## Text for analysis
---+---

Archdiocese launches annual appeal to support, increase tuition assistance

December 9, 2014

HOUSTON — Matt Garcia-Prats, the principal of our Lady of Guadalupe Catholic School in east Houston, couldn’t have put it more bluntly.
“In reality if we didn’t have The Cardinal’s Circle we wouldn’t exist,” Garcia-Prats said.

Garcia-Prats was talking about the Archdiocese’s fund that bolsters 13 Inner City Catholic Schools that have a high percentage of families who need help with tuition and other needs.

The school, located at 2405 Navigation Blvd., counts 235 students from three years to eighth grade, about 40 percent of whom receive tuition assistance from the Archdiocese. 

With funds from The Cardinal’s Circle, Garcia-Prats said they are able to help more families, especially those faced with unexpected crises such as the loss of a job or medical issues, meet tuition, which averages about $3,500 a year. The additional funds also allow Garcia-Prats to boost teacher pay.

---+---

## Data
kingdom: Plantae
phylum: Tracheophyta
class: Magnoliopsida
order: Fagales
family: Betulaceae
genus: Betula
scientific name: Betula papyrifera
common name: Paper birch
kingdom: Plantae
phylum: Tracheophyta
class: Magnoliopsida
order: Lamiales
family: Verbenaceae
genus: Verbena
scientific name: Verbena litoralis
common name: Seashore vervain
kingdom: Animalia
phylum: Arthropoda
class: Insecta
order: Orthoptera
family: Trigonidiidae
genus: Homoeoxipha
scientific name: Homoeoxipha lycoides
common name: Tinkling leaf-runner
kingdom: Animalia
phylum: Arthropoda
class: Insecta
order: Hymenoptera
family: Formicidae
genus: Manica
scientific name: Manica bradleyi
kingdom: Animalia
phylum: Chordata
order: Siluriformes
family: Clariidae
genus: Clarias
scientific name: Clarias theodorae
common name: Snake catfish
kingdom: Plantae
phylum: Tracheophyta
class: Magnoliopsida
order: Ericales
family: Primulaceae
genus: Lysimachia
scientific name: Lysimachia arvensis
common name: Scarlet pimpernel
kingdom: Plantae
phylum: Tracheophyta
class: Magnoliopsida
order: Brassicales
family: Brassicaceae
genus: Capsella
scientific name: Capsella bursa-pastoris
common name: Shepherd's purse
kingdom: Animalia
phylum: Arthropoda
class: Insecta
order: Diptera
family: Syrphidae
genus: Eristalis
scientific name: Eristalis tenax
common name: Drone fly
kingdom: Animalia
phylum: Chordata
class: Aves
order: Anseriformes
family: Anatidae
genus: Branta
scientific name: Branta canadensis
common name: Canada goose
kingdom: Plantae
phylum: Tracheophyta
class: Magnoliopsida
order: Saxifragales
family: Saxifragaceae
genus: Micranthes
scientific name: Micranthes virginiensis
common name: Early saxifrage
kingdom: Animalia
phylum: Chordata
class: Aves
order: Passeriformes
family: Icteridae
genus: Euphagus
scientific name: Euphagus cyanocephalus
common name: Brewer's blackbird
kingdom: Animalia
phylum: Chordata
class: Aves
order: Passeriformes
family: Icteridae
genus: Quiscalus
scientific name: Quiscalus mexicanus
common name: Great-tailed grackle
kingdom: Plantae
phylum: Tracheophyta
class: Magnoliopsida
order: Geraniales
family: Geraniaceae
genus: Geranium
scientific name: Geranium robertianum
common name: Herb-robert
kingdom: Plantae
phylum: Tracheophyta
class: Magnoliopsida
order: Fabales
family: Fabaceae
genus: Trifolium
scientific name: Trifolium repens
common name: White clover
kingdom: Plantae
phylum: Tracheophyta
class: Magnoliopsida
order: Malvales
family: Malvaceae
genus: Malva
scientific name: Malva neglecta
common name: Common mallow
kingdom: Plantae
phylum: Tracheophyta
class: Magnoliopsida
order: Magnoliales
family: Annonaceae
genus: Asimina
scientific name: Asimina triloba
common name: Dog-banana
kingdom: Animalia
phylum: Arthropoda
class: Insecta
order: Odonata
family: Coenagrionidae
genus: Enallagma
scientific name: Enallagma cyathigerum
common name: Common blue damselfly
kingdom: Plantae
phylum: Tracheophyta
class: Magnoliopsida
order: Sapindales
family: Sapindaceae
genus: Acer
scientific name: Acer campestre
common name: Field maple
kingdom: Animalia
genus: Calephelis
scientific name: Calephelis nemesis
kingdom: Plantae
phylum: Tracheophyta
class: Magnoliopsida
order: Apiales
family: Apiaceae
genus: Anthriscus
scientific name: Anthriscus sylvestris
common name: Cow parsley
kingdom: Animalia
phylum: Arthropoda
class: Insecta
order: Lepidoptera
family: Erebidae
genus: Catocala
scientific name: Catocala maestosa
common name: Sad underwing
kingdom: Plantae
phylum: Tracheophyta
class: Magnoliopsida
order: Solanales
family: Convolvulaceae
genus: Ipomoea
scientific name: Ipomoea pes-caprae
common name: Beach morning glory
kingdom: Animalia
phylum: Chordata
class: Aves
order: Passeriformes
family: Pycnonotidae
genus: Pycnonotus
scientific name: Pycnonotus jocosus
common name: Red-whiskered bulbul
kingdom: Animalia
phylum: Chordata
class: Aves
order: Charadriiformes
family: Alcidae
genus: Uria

---+---

## Problem 1
In the article about the Archdiocese's tuition appeal, what share of the school's 235 students receive tuition assistance from the Archdiocese?
## Problem 2
Pick up the article about the Archdiocese's tuition appeal after its last sentence and write the next few paragraphs.

## Answer section 1
About 40 percent.

## Answer section 2
“We want to provide our families not only with a Catholic education but a Catholic education of quality, and you need funding to pay teachers a good salary and help students get into the door with tuition assistance,” Garcia-Prats said.

The Archdiocese recently launched its annual appeal to individuals, parishes and organizations to make a $5,000 investment in the Cardinal’s Circle. And this year, the fifth anniversary since the fund was established, Cardinal DiNardo hopes to increase membership to 250 donors from last year’s 200. 

“I’m hoping we can touch some other donors — from The Woodlands, Spring and other parishes — who don’t know about this,” said Diane Riley, who with her husband John have been donors from the start. “It’s our job to educate people across the Archdiocese about The Cardinal’s Circle and the good it does.”

Active at her home parish of St. Michael Catholic Church, Riley has always been interested in education and wants to ensure as many Catholic families who want to, have the opportunity to send their children to Inner City Catholic School.

“To get a faith-based education is so important,” she said. “To have God in your life is a great education in itself.”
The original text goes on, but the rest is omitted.